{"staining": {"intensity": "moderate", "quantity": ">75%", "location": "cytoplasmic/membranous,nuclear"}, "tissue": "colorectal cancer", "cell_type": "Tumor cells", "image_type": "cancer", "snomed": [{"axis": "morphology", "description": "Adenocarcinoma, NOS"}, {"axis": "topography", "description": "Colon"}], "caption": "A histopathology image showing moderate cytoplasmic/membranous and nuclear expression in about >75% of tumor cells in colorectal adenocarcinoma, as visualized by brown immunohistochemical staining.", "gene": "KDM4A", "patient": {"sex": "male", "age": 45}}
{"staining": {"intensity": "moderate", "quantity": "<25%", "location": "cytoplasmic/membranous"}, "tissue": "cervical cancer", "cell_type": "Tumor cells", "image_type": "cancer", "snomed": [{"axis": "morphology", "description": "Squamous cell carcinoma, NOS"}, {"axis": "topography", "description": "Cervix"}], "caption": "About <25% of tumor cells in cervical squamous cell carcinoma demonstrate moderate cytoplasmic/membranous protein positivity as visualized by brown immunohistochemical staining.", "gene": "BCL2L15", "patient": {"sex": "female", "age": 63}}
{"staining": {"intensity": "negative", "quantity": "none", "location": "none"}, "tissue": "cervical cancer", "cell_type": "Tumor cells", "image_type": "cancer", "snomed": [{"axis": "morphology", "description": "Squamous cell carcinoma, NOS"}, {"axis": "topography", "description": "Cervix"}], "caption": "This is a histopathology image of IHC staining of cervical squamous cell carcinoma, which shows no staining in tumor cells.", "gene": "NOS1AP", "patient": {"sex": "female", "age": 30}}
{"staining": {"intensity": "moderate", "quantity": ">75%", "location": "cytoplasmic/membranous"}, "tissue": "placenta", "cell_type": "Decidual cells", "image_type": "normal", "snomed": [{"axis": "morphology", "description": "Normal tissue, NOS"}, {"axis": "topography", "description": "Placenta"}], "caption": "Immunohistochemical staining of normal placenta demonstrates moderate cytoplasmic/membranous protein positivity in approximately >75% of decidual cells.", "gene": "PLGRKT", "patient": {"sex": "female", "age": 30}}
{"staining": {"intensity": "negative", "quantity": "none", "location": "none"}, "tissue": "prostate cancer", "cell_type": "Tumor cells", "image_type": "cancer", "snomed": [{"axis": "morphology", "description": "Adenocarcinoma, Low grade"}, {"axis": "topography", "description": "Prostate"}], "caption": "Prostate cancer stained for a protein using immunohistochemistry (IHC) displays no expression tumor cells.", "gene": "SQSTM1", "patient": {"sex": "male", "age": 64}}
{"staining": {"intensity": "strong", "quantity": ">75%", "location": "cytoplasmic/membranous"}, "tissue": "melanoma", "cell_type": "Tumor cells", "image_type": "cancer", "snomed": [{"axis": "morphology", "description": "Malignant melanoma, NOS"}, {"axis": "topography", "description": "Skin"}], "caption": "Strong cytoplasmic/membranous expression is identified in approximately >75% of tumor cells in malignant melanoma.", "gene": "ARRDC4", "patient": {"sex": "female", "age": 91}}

Task brief »
The output consists solely of the lines from the line that contains "cancer stained for" through the final line of the data.

Solution »
{"staining": {"intensity": "negative", "quantity": "none", "location": "none"}, "tissue": "prostate cancer", "cell_type": "Tumor cells", "image_type": "cancer", "snomed": [{"axis": "morphology", "description": "Adenocarcinoma, Low grade"}, {"axis": "topography", "description": "Prostate"}], "caption": "Prostate cancer stained for a protein using immunohistochemistry (IHC) displays no expression tumor cells.", "gene": "SQSTM1", "patient": {"sex": "male", "age": 64}}
{"staining": {"intensity": "strong", "quantity": ">75%", "location": "cytoplasmic/membranous"}, "tissue": "melanoma", "cell_type": "Tumor cells", "image_type": "cancer", "snomed": [{"axis": "morphology", "description": "Malignant melanoma, NOS"}, {"axis": "topography", "description": "Skin"}], "caption": "Strong cytoplasmic/membranous expression is identified in approximately >75% of tumor cells in malignant melanoma.", "gene": "ARRDC4", "patient": {"sex": "female", "age": 91}}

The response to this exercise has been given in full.